Input data>

_ _ _

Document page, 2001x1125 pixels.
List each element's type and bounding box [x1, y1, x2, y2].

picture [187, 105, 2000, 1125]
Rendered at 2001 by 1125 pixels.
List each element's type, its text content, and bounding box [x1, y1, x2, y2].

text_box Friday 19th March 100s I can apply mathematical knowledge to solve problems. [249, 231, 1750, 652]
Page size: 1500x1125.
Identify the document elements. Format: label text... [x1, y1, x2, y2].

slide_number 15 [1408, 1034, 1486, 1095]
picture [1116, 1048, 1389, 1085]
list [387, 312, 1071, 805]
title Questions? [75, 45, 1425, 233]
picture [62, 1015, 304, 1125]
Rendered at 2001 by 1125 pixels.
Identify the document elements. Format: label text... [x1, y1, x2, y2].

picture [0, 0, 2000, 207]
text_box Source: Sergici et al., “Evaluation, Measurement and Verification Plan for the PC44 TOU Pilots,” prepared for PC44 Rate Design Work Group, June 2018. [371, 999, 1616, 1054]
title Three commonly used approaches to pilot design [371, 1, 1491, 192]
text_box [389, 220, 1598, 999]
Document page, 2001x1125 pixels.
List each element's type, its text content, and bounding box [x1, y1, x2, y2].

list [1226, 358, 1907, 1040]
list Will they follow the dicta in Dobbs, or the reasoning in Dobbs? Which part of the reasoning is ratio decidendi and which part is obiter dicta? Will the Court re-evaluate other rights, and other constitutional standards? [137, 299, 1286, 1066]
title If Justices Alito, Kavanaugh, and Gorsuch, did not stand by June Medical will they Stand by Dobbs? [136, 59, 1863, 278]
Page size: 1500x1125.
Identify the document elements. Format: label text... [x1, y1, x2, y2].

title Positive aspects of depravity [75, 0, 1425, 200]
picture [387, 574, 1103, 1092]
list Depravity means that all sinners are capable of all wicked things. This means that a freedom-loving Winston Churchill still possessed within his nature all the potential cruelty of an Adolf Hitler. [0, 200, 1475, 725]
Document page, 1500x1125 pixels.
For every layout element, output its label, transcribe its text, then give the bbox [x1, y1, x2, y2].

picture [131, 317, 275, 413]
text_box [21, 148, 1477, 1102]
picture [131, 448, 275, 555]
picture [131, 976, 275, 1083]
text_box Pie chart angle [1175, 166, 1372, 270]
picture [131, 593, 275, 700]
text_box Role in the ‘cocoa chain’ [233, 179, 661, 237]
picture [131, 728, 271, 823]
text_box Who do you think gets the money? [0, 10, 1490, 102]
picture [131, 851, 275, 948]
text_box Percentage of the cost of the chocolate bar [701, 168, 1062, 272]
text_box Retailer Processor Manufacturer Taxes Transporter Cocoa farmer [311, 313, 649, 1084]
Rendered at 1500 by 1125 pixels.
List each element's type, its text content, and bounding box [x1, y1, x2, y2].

_ _ _

Goal of the exercise> Exact copies of all entries are what's needed here.

Response to the task>
Document page, 2001x1125 pixels.
List each element's type and bounding box [x1, y1, x2, y2].

picture [187, 105, 2000, 1125]
Rendered at 2001 by 1125 pixels.
List each element's type, its text content, and bounding box [x1, y1, x2, y2].

text_box Friday 19th March 100s I can apply mathematical knowledge to solve problems. [249, 231, 1750, 652]
Page size: 1500x1125.
Identify the document elements. Format: label text... [x1, y1, x2, y2].

slide_number 15 [1408, 1034, 1486, 1095]
picture [1116, 1048, 1389, 1085]
list [387, 312, 1071, 805]
title Questions? [75, 45, 1425, 233]
picture [62, 1015, 304, 1125]
Rendered at 2001 by 1125 pixels.
Identify the document elements. Format: label text... [x1, y1, x2, y2].

picture [0, 0, 2000, 207]
text_box Source: Sergici et al., “Evaluation, Measurement and Verification Plan for the PC44 TOU Pilots,” prepared for PC44 Rate Design Work Group, June 2018. [371, 999, 1616, 1054]
title Three commonly used approaches to pilot design [371, 1, 1491, 192]
text_box [389, 220, 1598, 999]
Document page, 2001x1125 pixels.
List each element's type, its text content, and bounding box [x1, y1, x2, y2].

list [1226, 358, 1907, 1040]
list Will they follow the dicta in Dobbs, or the reasoning in Dobbs? Which part of the reasoning is ratio decidendi and which part is obiter dicta? Will the Court re-evaluate other rights, and other constitutional standards? [137, 299, 1286, 1066]
title If Justices Alito, Kavanaugh, and Gorsuch, did not stand by June Medical will they Stand by Dobbs? [136, 59, 1863, 278]
Page size: 1500x1125.
Identify the document elements. Format: label text... [x1, y1, x2, y2].

title Positive aspects of depravity [75, 0, 1425, 200]
picture [387, 574, 1103, 1092]
list Depravity means that all sinners are capable of all wicked things. This means that a freedom-loving Winston Churchill still possessed within his nature all the potential cruelty of an Adolf Hitler. [0, 200, 1475, 725]
Document page, 1500x1125 pixels.
For every layout element, output its label, transcribe its text, then give the bbox [x1, y1, x2, y2].

picture [131, 317, 275, 413]
text_box [21, 148, 1477, 1102]
picture [131, 448, 275, 555]
picture [131, 976, 275, 1083]
text_box Pie chart angle [1175, 166, 1372, 270]
picture [131, 593, 275, 700]
text_box Role in the ‘cocoa chain’ [233, 179, 661, 237]
picture [131, 728, 271, 823]
text_box Who do you think gets the money? [0, 10, 1490, 102]
picture [131, 851, 275, 948]
text_box Percentage of the cost of the chocolate bar [701, 168, 1062, 272]
text_box Retailer Processor Manufacturer Taxes Transporter Cocoa farmer [311, 313, 649, 1084]
Rendered at 1500 by 1125 pixels.
List each element's type, its text content, and bounding box [x1, y1, x2, y2].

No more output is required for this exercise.